Por lo general, Marilyn Monroe no se considera un modelo judío. Si bien la actriz hizo una conversión no ortodoxa antes de casarse con su tercer marido, el escritor Arthur Miller, al morir fue enterrada con una ceremonia luterana. Sin embargo, los nexos judíos de Marylin Monroe volvieron a aparecer en las noticias cuando su sidur fue rematado en Nueva York en noviembre del 2018 por $21.000.

Marilyn anotó en los márgenes del sidur comentarios y pensamientos sobre el texto judío. “Está gastado. No caben dudas de que fue usado”, explicó Jonathan Greenstein, un experto en judaica que examinó el libro antes de la subasta.

¿Marilyn Monroe leyendo un libro de plegarias en hebreo, escribiendo comentarios en sus márgenes y manifestando sus más profundos sentimientos y esperanzas? Esta no es la imagen típica de la actriz. ¿Cuántos de nosotros nos tomamos el mismo tiempo para leer, explorar y pensar sobre las plegarias judías? ¿Cuántos poseemos un sidur, y si lo tenemos, cuándo fue la última vez que escribimos nuestros propios pensamientos y anotaciones?

La primera vez que leí sobre el sidur de Marilyn Monroe, mi mente retrocedió hasta mi primer libro de plegarias judías. Al crecer, nunca tuve uno. Los sidurim eran para la sinagoga, no para el hogar.

Eso cambió cuando de adulta comencé a estudiar más sobre el judaísmo y descubrí la importancia de la plegaria en una vida judía. Mi primer sidur me ayudó a canalizar mi deseo de conectarme con Dios de una manera concreta y tangible.

Me sorprendió descubrir que allí había bellas plegarias judías para cada ocasión, desde el primer momento en que uno se despierta por la mañana hasta las últimas palabras que uno dice por la noche. Agradecerle a Dios por el milagro de estar viva otro día me ayudó a valorar la vida como un regalo, y no como algo que simplemente damos por obvio.

De hecho, el mismo acto de leer las eternas plegarias judías cambió la forma en que veía y me relacionaba con el mundo y con el hecho de ser judía. Saber que estaba recitando las mismas plegarias que habían sido escritas por luminarias tales como el Rey David y que los judíos habían dicho durante miles de años, me permitió sentir una conexión con el pueblo judío que nunca antes había tenido.

Quizás esa sensación de ser parte de una tradición espiritual eterna fue lo que motivó a Marilyn a sumergirse en su sidur. Su ejemplo puede inspirarnos a adquirir nuestro propio sidur y dedicar tiempo para llegar a entender las plegarias.

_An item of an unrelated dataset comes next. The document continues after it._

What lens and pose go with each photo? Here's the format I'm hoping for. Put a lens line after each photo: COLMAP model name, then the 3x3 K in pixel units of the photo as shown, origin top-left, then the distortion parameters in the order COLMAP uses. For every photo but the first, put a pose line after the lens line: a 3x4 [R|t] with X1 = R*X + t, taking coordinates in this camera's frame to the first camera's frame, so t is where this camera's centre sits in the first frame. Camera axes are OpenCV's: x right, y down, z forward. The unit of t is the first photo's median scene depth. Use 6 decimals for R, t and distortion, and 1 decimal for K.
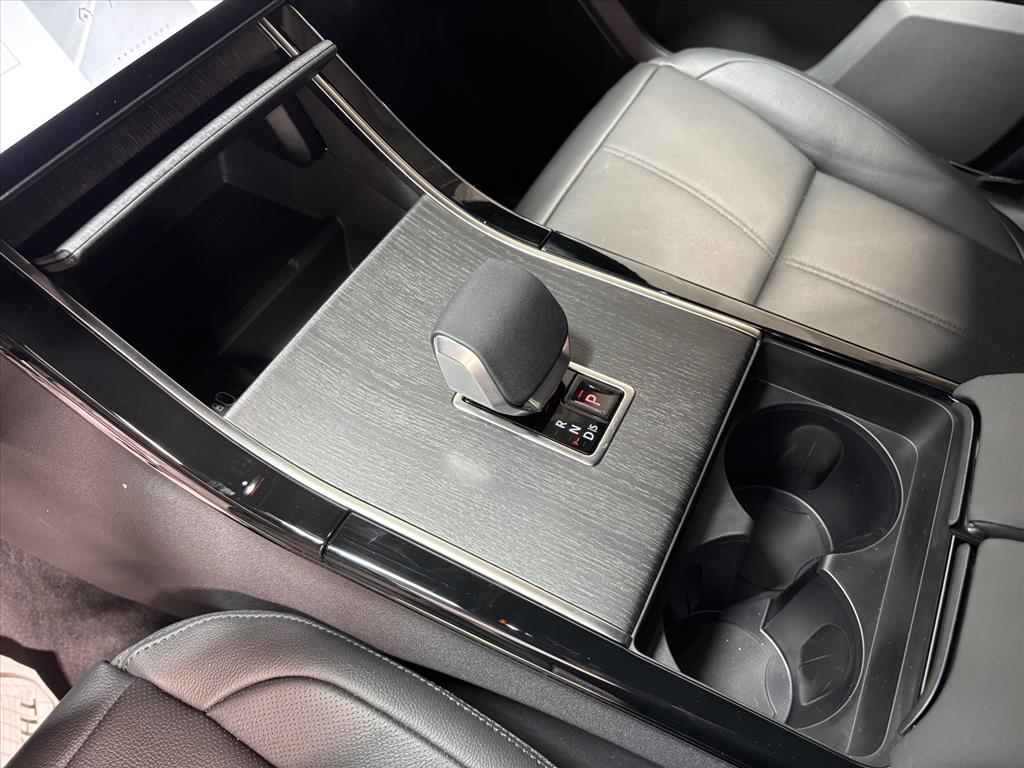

Una encuesta del 2017 reveló que la mayoría de los judíos norteamericanos pertenecen a alguna casa de culto. Pero mientras que sólo el 19% de los judíos afirmaron asistir a los servicios por lo menos una vez a la semana, un 29% dijo que reza por lo menos una vez al día. Esto marcó un crecimiento del 26% que lo hacía en el 2017. En particular las mujeres judías son más proclives a rezar: el 31% de las mujeres judías norteamericanas respondieron que encuentran el tiempo para rezar cada día.

Rezar siempre es importante en cualquier forma. De hecho, la tradición judía es derramar nuestro corazón ante Dios utilizando nuestras propias palabras para conectarnos. La plegaria formal también tiene un rol importante, y nos permite acceder a las palabras y a los pensamientos de personas que vivieron antes que nosotros y que dieron voz a nuestras más profundas emociones y esperanzas.

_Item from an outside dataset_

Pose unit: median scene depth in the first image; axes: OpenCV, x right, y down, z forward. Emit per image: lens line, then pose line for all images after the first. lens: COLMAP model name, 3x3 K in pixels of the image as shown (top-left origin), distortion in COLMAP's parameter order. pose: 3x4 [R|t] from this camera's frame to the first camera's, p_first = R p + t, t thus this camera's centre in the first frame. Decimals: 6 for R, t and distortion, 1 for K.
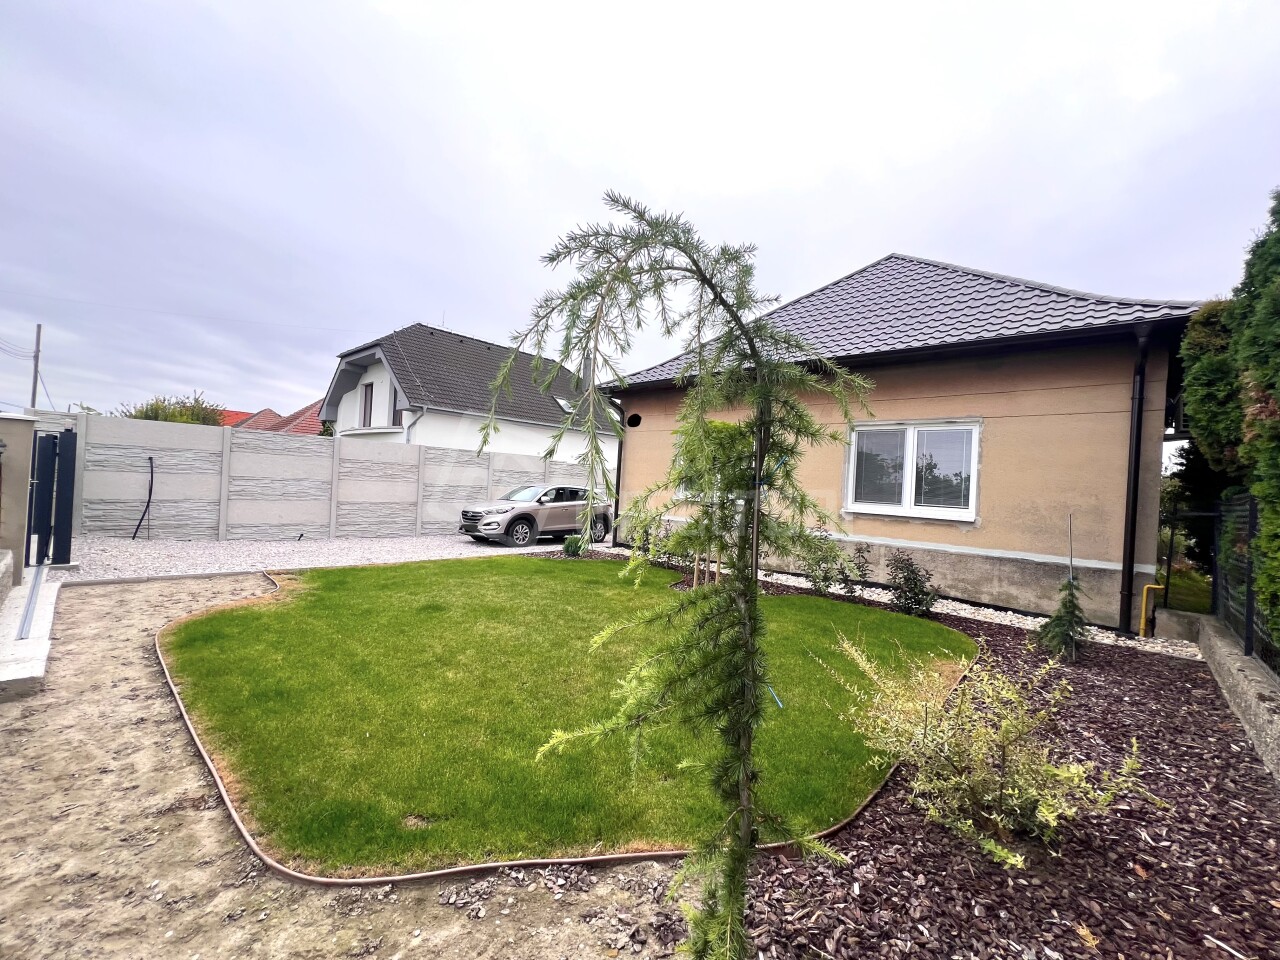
lens RADIAL K [[517.2, 0, 640.0], [0, 517.2, 480.0], [0, 0, 1]] dist [0.000525, -0.000041]
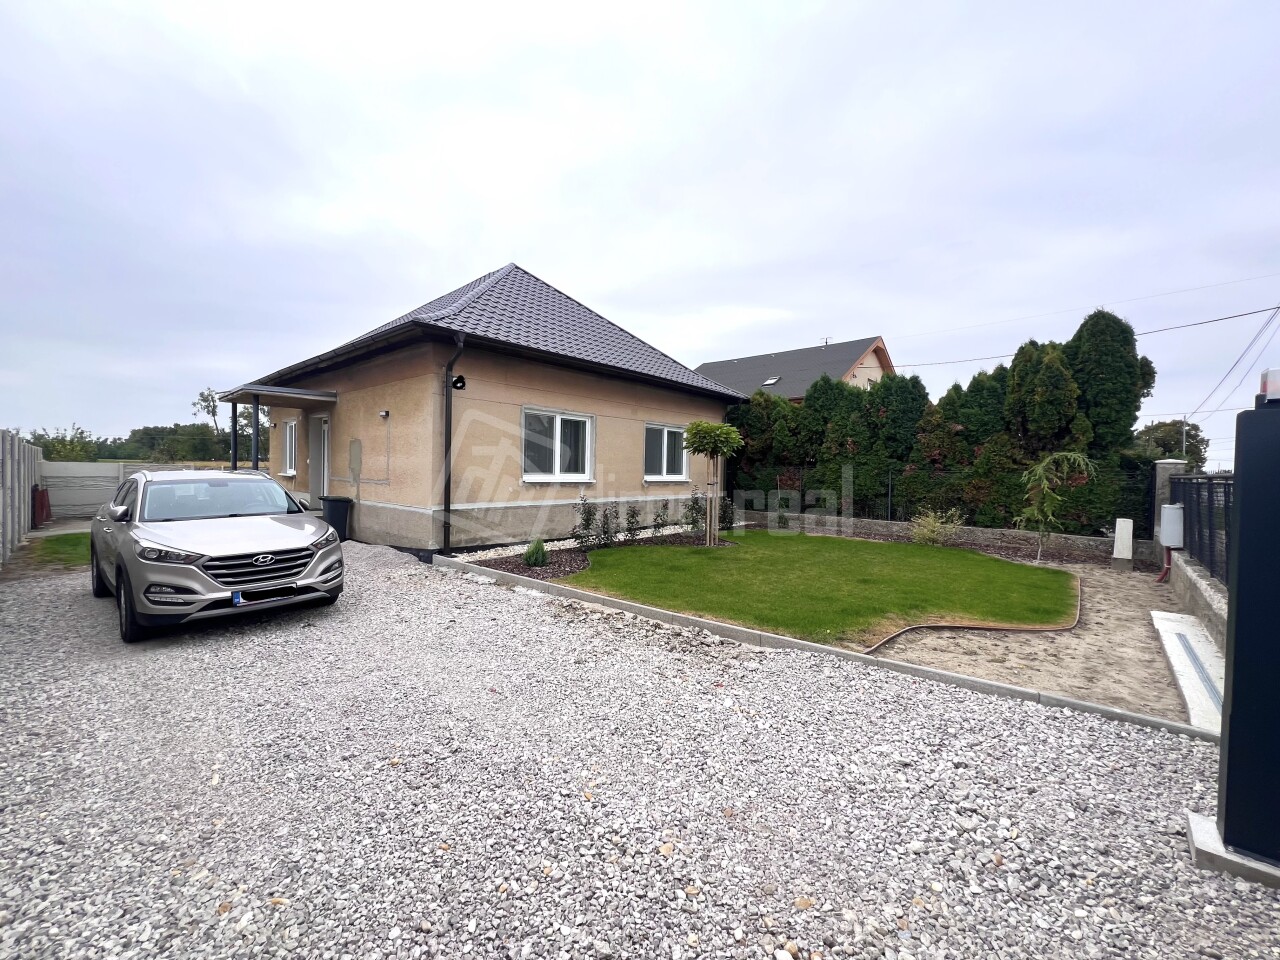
lens RADIAL K [[517.2, 0, 640.0], [0, 517.2, 480.0], [0, 0, 1]] dist [0.000525, -0.000041]
pose [[-0.023535, -0.076578, 0.996786, -1.058168], [-0.023054, 0.996838, 0.076037, -0.055318], [-0.999457, -0.021191, -0.025226, 1.042329]]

En el mercado hay muchos sidurim excelentes. El sidur de Artscroll es un clásico, utilizado en hogares y sinagogas de todo el mundo. Es un sidur abarcador, con plegarias para los días de la semana, el Shabat y algunas festividades. Contiene comentarios y explicaciones sobre las plegarias judías.

Cuando el sidur de Marilyn Monroe fue subastado, eso cambió la perspectiva que muchas personas tenían sobre la actriz. Sería bueno que eso pudiera cambiar también nuestra percepción sobre los libros de plegarias judías y que nos inspirara a tomarnos el tiempo para leer y pensar sobre el significado de las palabras eternas de las plegarias judías.